Zuletzt habe ich über meinen Tod nachgedacht. Es kann ja nicht schaden, sich ab und an mit der eigenen Sterblichkeit auseinander zu setzen. Keine exklusiven oder kreativen Gedanken, sondern das wahrscheinlich volksübliche Trallala, wenn man auf dem Sofa liegt, seine Füße anstarrt und sinniert.
Dann kann es vorkommen, dass man sich daran erinnert, dass einen der Tod plötzlich ereilen kann und dass das Leben auch ohne plötzliche Verkürzung schon kurz genug ist. Dann hechelt man schnell sein Leben durch, was man alles schon erreicht hat. Phantasiert zusammen, was man gern noch erleben würde. Listet auf, mit wem man noch reinen Tisch machen möchte.
Tacheles würde man mit den Schuften reden. Und ganz nachsichtig und großherzig mit der Verwandtschaft sein. Man genießt die Vorstellung von einer großen, tief trauernden Menge. Und hinterlässt schon mal im vorauseilenden Gehorsam tröstende Nachrichten, die nur so vor Weisheit triefen.
Und dabei blicke ich die ganze Zeit auf meine silbernen Clogs, an denen ich so hänge, und ich frage mich, wie ich die wohl in den Himmel retten kann.

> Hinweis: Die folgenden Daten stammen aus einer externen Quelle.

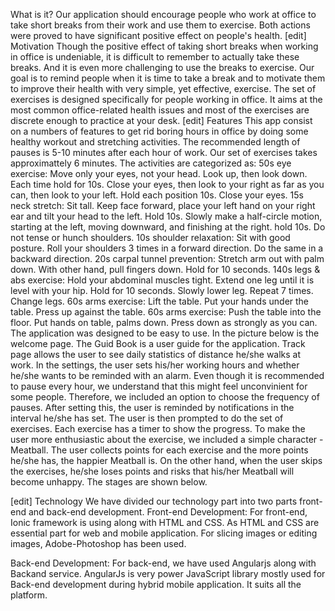 What is it?
Our application should encourage people who work at office to take short breaks from their work and use them to exercise. Both actions were proved to have significant positive effect on people's health.
[edit]
Motivation
Though the positive effect of taking short breaks when working in office is undeniable, it is difficult to remember to actually take these breaks. And it is even more challenging to use the breaks to exercise. Our goal is to remind people when it is time to take a break and to motivate them to improve their health with very simple, yet effective, exercise. The set of exercises is designed specifically for people working in office. It aims at the most common office-related health issues and most of the exercises are discrete enough to practice at your desk.
[edit]
Features
This app consist on a numbers of features to get rid boring hours in office by doing some healthy workout and stretching activities. The recommended length of pauses is 5-10 minutes after each hour of work. Our set of exercises takes approximattely 6 minutes. The activities are categorized as:
50s eye exercise: Move only your eyes, not your head. Look up, then look down. Each time hold for 10s. Close your eyes, then look to your right as far as you can, then look to your left. Hold each position 10s. Close your eyes.
15s neck stretch: Sit tall. Keep face forward, place your left hand on your right ear and tilt your head to the left. Hold 10s. Slowly make a half-circle motion, starting at the left, moving downward, and finishing at the right. hold 10s. Do not tense or hunch shoulders.
10s shoulder relaxation: Sit with good posture. Roll your shoulders 3 times in a forward direction. Do the same in a backward direction.
20s carpal tunnel prevention: Stretch arm out with palm down. With other hand, pull fingers down. Hold for 10 seconds.
140s legs & abs exercise: Hold your abdominal muscles tight. Extend one leg until it is level with your hip. Hold for 10 seconds. Slowly lower leg. Repeat 7 times. Change legs.
60s arms exercise: Lift the table. Put your hands under the table. Press up against the table.
60s arms exercise: Push the table into the floor. Put hands on table, palms down. Press down as strongly as you can.
The application was designed to be easy to use. In the picture below is the welcome page. 
The Guid Book is a user guide for the application. Track page allows the user to see daily statistics of distance he/she walks at work.
In the settings, the user sets his/her working hours and whether he/she wants to be reminded with an alarm. Even though it is recommended to pause every hour, we understand that this might feel unconvinient for some people. Therefore, we included an option to choose the frequency of pauses. After setting this, the user is reminded by notifications in the interval he/she has set. 
The user is then prompted to do the set of exercises. Each exercise has a timer to show the progress. 
To make the user more enthusiastic about the exercise, we included a simple character - Meatball. The user collects points for each exercise and the more points he/she has, the happier Meatball is. On the other hand, when the user skips the exercises, he/she loses points and risks that his/her Meatball will become unhappy. The stages are shown below.
    
[edit]
Technology
We have divided our technology part into two parts front-end and back-end development.
Front-end Development:
For front-end, Ionic framework is using along with HTML and CSS. As HTML and CSS are essential part for web and mobile application. For slicing images or editing images, Adobe-Photoshop has been used.

Back-end Development:
For back-end, we have used Angularjs along with Backand service. AngularJs is very power JavaScript library mostly used for Back-end development during hybrid mobile application. It suits all the platform.
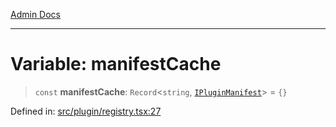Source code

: [Admin Docs](/)

---

# Variable: manifestCache

> `const` **manifestCache**: `Record`\<`string`, [`IPluginManifest`](../../types/interfaces/IPluginManifest.md)\> = `{}`

Defined in: [src/plugin/registry.tsx:27](https://github.com/PalisadoesFoundation/talawa-admin/blob/main/src/plugin/registry.tsx#L27)
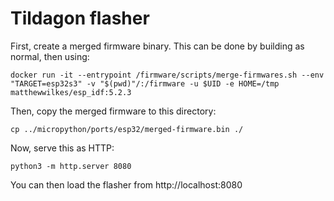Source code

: # Tildagon flasher

First, create a merged firmware binary. This can be done by building as normal, then using:

    docker run -it --entrypoint /firmware/scripts/merge-firmwares.sh --env "TARGET=esp32s3" -v "$(pwd)"/:/firmware -u $UID -e HOME=/tmp matthewwilkes/esp_idf:5.2.3

Then, copy the merged firmware to this directory:

    cp ../micropython/ports/esp32/merged-firmware.bin ./

Now, serve this as HTTP:

    python3 -m http.server 8080

You can then load the flasher from http://localhost:8080
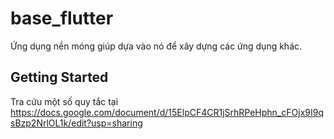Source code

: # base_flutter

Ứng dụng nền móng giúp dựa vào nó để xây dựng các ứng dụng khác.

## Getting Started

Tra cứu một số quy tắc tại https://docs.google.com/document/d/15ElpCF4CR1jSrhRPeHphn_cFOjx9I9qsBzp2NrlOL1k/edit?usp=sharing
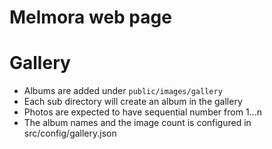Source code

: # Melmora web page

# Gallery
- Albums are added under `public/images/gallery`
- Each sub directory will create an album in the gallery
- Photos are expected to have sequential number from 1...n
- The album names and the image count is configured in src/config/gallery.json
 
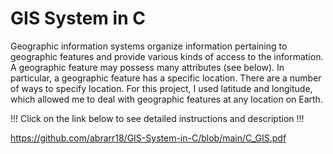 # GIS System in C

Geographic information systems organize information pertaining to geographic features and provide various kinds of access 
to the information. A geographic feature may possess many attributes (see below). In particular, a geographic feature has a 
specific location. There are a number of ways to specify location. For this project, I used latitude and longitude, 
which allowed me to deal with geographic features at any location on Earth.

!!! Click on the link below to see detailed instructions and description !!!

https://github.com/abrarr18/GIS-System-in-C/blob/main/C_GIS.pdf


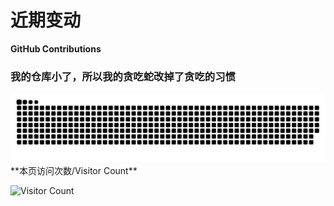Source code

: # 近期变动
**GitHub Contributions**
### 我的仓库小了，所以我的贪吃蛇改掉了贪吃的习惯
<picture>
  <source media="(prefers-color-scheme: dark)" srcset="https://raw.githubusercontent.com/Echoo-Jiang/Echoo-Jiang/output/github-contribution-grid-snake-dark.svg" />
  <source media="(prefers-color-scheme: light)" srcset="https://raw.githubusercontent.com/Echoo-Jiang/Echoo-Jiang/output/github-contribution-grid-snake.svg" />
  <img alt="github-snake" src="https://raw.githubusercontent.com/Echoo-Jiang/Echoo-Jiang/output/github-contribution-grid-snake.svg" />
</picture> 
**本页访问次数/Visitor Count**

![Visitor Count](https://profile-counter.glitch.me/Echoo-Jiang/count.svg)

Ich weiß, ich weiß, man kann nichts mitnehmen, drum ist die Anhäufung materieller Reichtümer usw. usw. Aber nur so eine klitzekleine Kleinigkeit. Am allerliebsten ließe ich mich in meinem Karnevalssilberkostüm einsargen.
Wobei ich ja auch gern mein Drachenkostüm mitnähme. Zum Wechseln. Aber was der Himmelswärter wohl sagt, wenn ich mit meiner Karnevalskiste ankomme? Gut, also nur die Clogs. Versuchen kann ich es ja. Das sähe sicherlich himmlisch aus, mit silberstrahlenden Clogs in hohem Bogen von Wolke 7 auf Wolke 9 zu springen. Falls man im toten Zustand überhaupt noch springt und nicht schwebt. Wie gut, dass meine Clogs Riemchen haben, damit ich sie nicht verliere.
Vielleicht schwebt man auch gar nicht, und es ist im Himmel ziemlich unwegsam. Dann breche ich mir in den Clogs wahrscheinlich den Knöchel, trotz Riemchen, falls man sich im Tod noch was brechen kann. Weiß mans? Eben! Und wenn ich mich weiter so um Kopf und Kragen denke und nicht von den Clogs lassen kann, komme ich wahrscheinlich gar nicht in den Himmel, sondern muss durch die doofe Reinkarnation und noch mal das ganze irdische Lebensgedöns durchlaufen, bis ich die Lektion gelernt habe, dass man gefälligst sein Herz nicht an materielle Dinge hängt, auch nicht an silberne Clogs, seien sie noch so wunderschön.
Auf ein zweites Leben bin ich nicht so scharf, aber auf die Erleuchtung auch nicht. Denn ich befürchte, dass einem im erleuchteten Zustand das Bier und die Frikadellen nicht mehr so lecker schmecken. Was ich sehr schade fände. Jedenfalls kann ich mir ein Leben, erleuchtet hin oder her, ohne Frikadellen nicht mehr vorstellen.
Apropos, ein kleines Tupperdöschen Frikadellchen nähme ich auch gern mit. Wer weiß, wie lange es dauert, bis man die jenseitigen Prüfungen durchlaufen hat, bis man da ankommt, wo man keinen Hunger mehr verspürt. Aber letztlich befürchte ich, man bekommt irgendwo alles abgenommen, was man mit sich führt, wie im Knast.
Im besten Falle erfährt man die Erleuchtung mitten im Ableben. Kurz vorher noch schnell einen großen Bissen Frikadelle nehmen, haps, anmutig mit den Clogs wippen und dann ab dafür. Aus die Maus.